Newark captured the nation’s attention with the recent pep rally on “The Oprah Winfrey Show,” starring Governor Chris Christie, Mayor Cory Booker, and newly minted Facebook billionaire Mark Zuckerberg.
But all the glitz, glitter and good feelings, not to mention the $100 million, aren’t enough to silence some troubling questions or hide some unpleasant truths.
Newark is in financial shambles. The municipal government, smaller than the school district, is bent on trying to borrow its way out of bankruptcy. The Devils don’t pay rent for the Prudential Center. No one knows when Newark can reclaim its school district from the state and, when it does, if it will be run by an elected or mayoral board.
That last item raises another disturbing question: Who’s really in charge of Newark’s schools?
As a state-operated district, the education commissioner selects Newark’s superintendent, the superintendent runs the school system, seeking suggestions (or not) from an elected but powerless advisory board.
Mark Zuckerberg says his $100 million is contingent on Mayor Booker running the show. Christie says he will retain Booker as his deputy to oversee the Newark schools.
That may sound okay on Oprah, but it is likely to incite confusion and litigation back home.
The mayor is already backing away from the role announced by the governor. He now speaks of working with the Newark community and its elected advisory board.
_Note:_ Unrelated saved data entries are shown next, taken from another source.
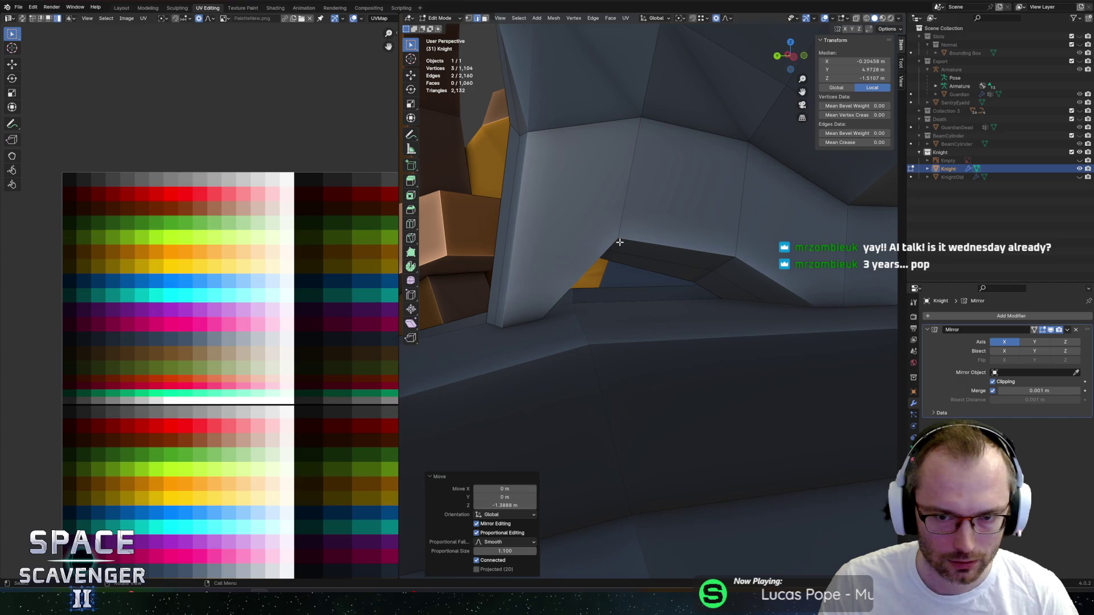
key("ctrl+z")
scroll(649, 253, "down", 2)
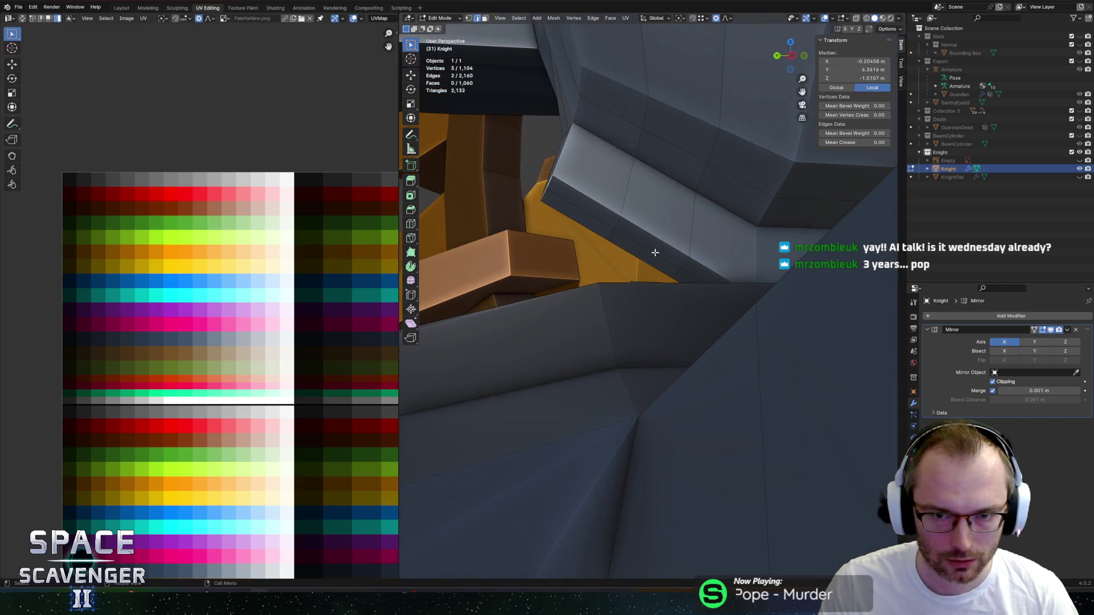
key("alt+a")
key("alt+z")
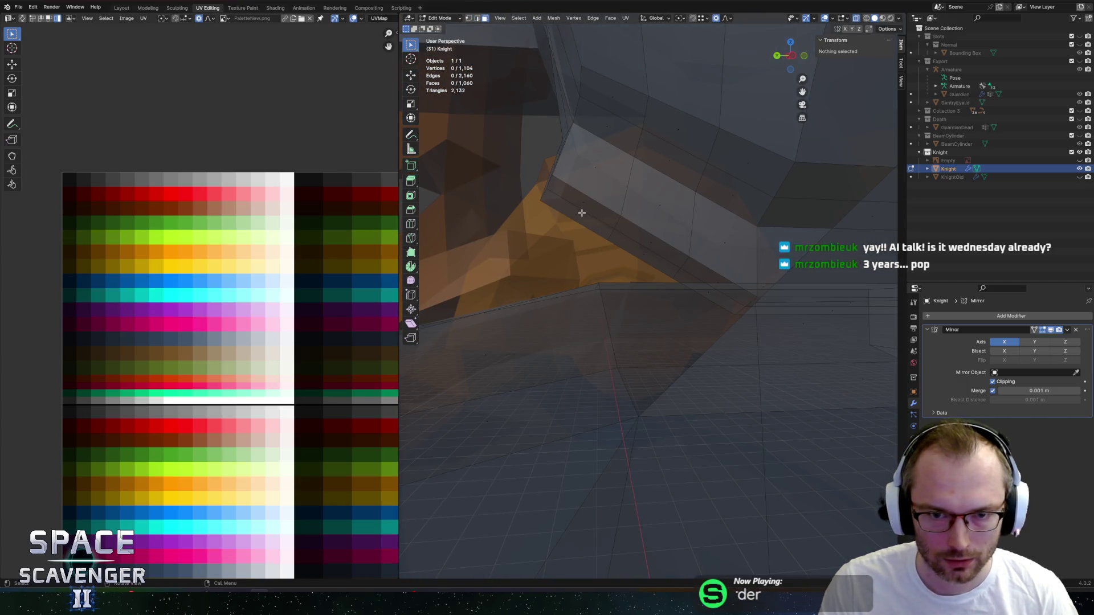
Select a thin shortest-path strip of faces across the torso.
left_click(583, 212)
mouse_move(583, 213)
middle_mouse_down()
mouse_move(715, 256)
mouse_move(627, 251)
middle_mouse_up()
In Trenton, the acting education commissioner testified that the statute is very clear and that the governor and mayor have no authority to take over the Newark public schools.
Moreover, superintendent Clifford Janey is a lame duck. His contract runs until June. His chief academic officer is brand new and the business administrator is newish. For the people who have to do the work, there is no clarity about who is in charge and what the mission is.
Even Zuckerberg’s generous gift can’t obscure another disquieting issue.
Veteran Newark educators have heard promises of “change” and “reform” every time a new superintendent or mayor or commissioner or governor or president arrives. By now, they know that reformers overpromise and under-deliver. They know that the problems they must contend with are more complex than the simplistic nostrums advanced by reformers. Their skepticism is merited.
Newark is the regional favorite for reformers. For decades, foundations, universities, think-tanks, entrepreneurs, and federal and state bureaucrats have gravitated to Newark as the place to prove that something can be done. The same educational problems in Paterson or Elizabeth have been largely ignored. The Facebook Reform is just the latest in a long line of enthusiastically announced, quietly buried reforms.
After the riots, the cry was for black leaders at the district and school level to provide role models and a more racially sensitive curriculum. Since 1970, every superintendent has been black; half of all administrators are black.
Then came the push to increase state funding so Newark’s schools would have the money for better salaries and facilities. Thirty years later, Newark is the highest-spending urban district in the nation and is second only to Asbury Park.
In the 1990s, the NJ Supreme Court ordered every Newark school (and those in 30 other city districts) adopt a model of “whole school reform.” The result was chaos and confusion as 10 different models were implemented in the city’s 80 schools, many with conflicting educational approaches and some with no instructional focus at all.
The biggest reform came with the state takeover of the Newark system, citing a bloated headquarters, mismanagement, political favoritism, and (secondarily) poor achievement. Top officials were fired, a new team was brought in from New York City. That resulted in a reduction in low-level employees, poor financial management, and more attention to academics.